В понедельник? Меня прошибает холодный пот. К погоде это не имеет отношения; просто я понимаю, куда они клонят. Мне стоит огромных усилий не вскочить и не крикнуть: «Я была у себя в кабинете! Весь день!»
– Оставь эти папки там, где ты их нашел, – говорит тихоня-сержант. – Я попрошу Майю Жак, чтобы она заперла кабинет и проследила за тем, чтобы здесь никто ничего не трогал.
Они уходят. Спустя несколько минут до меня доносится цоканье каблуков Майи и лязг поворачиваемого в замке ключа.
Ну наконец-то. С моим кабинетом они, похоже, закончили. Они, но не я. Я остаюсь на месте и, прежде чем пошевелиться, заставляю себя досчитать до ста. Затем снова забираюсь внутрь и закрываю за собой окно. Черт, не выходной, а прямо-таки вылазка на природу, думаю я, стряхивая с одежды комья земли и пыль.

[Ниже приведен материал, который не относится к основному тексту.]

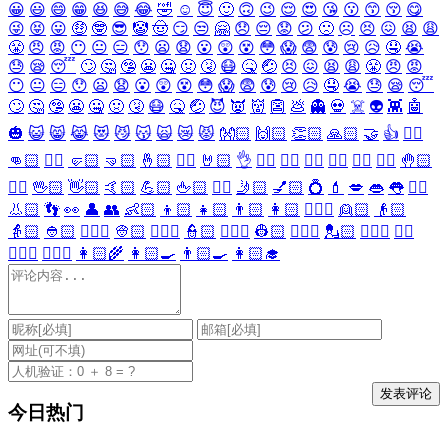
😀
😃
😄
😁
😆
😅
😂
🤣
☺️
😇
🙂
🙃
😉
😌
😍
😘
😗
😙
😚
😋
😜
😝
😛
🤑
🤓
😎
🤡
🤠
😏
😒
🤗
😞
😔
😟
😕
🙁
☹️
😣
😖
😫
😩
😤
😠
😡
😶
😐
😑
😯
😦
😧
😮
😲
😵
😳
😱
😨
😰
😢
😥
🤤
😭
😓
😪
😴
🙄
🤔
🤥
😬
🤐
🤢
🤧
😷
🤒
🤕
😣
😖
😫
😩
😤
😠
😡
😶
😐
😑
😯
😦
😧
😮
😲
😵
😳
😱
😨
😰
😢
😥
🤤
😭
😓
😪
😴
🙄
🤔
🤥
😬
🤐
🤢
🤧
😷
🤒
🤕
😈
👿
👹
👺
💩
👻
💀
☠️
👽
👾
🤖
🎃
😺
😸
😹
😻
😼
😽
🙀
😿
😾
👐🏻
🙌🏻
👏🏻
🙏🏻
🤝
👍
👎🏻
👊🏻
✊🏻
🤛🏻
🤜🏻
🤞🏻
✌🏻
🤘🏻
👌
👈🏻
👉🏻
👆🏻
👇🏻
☝🏻
✋🏻
🤚🏻
🖐🏻
🖖🏻
👋🏻
🤙🏻
💪🏻
🖕🏻
✍🏻
🤳🏻
💅🏻
💍
💄
💋
👄
👅
👂🏻
👃🏻
👣
👀
👤
👥
👶🏻
👦🏻
👧🏻
👨🏻
👩🏻
👱🏻‍♀️
👱🏻
👴🏻
👵🏻
👲🏻
👳🏻‍♀️
👳🏻
👮🏻‍♀️
👮🏻
👷🏻‍♀️
👷🏻
💂🏻‍♀️
💂🏻
🕵🏻‍♀️
🕵🏻
👩🏻‍⚕️
👨🏻‍⚕️
👩🏻‍🌾
👩🏻‍🍳
👨🏻‍🍳
👩🏻‍🎓
今日热门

Моя рука дрожит. Даже не прочитав письмо от «весельчака», я стираю его. Все равно у полиции уже есть копия, что даже к лучшему. Распечатываю письмо Ангуса Хайнса. Распечатку кладу к себе в сумку, вместе с новым вариантом статьи Лори. По рассеянности, забыв о том, что слышала лязг ключа в замке, пытаюсь открыть дверь и не могу. Ну, разве не ирония судьбы, что я тоже оказываюсь взаперти? Если не ошибаюсь, есть такая вещь, как «синдром запертых». Сейчас им страдаем мы оба – Ангус Хайнс и я. Похоже, зануды, что твердят «не рой другому яму», все же правы.
Я отпираю своим ключом дверь изнутри, выхожу в коридор и снова закрываю дверь за собой. Чтобы не попасться Майе на глаза, выхожу из здания другим коридором. На улице останавливаю такси и называю водителю свой домашний адрес. Если вдруг рядом с домом я замечу подозрительную машину, которая может принадлежать полиции, просто скажу шоферу проехать дальше. Если же нет, хотелось бы убедиться, что с моей квартирой все в порядке – никаких разбитых окон, никаких осколков стекла на ковре, никаких царапин на стенах. И никакой злющей Тэмсин на моем диване, сгорающей от желания высказать все, что она обо мне думает.
Завтра я вернусь к себе в кабинет и сделаю копии всех бумаг, прежде чем их заберет полиция. Майи завтра точно на месте не будет. Воскресенье для нее – святой день. День маникюра и педикюра. А вот Раффи очень даже может быть, нарушая, как он выразился, заповеди божьи, однако он вряд ли проявит интерес к тому, чем я занимаюсь. Если не терять времени, я за пять-шесть часов сумею снять ксерокопии со всех документов. При этой мысли я заранее валюсь с ног от усталости.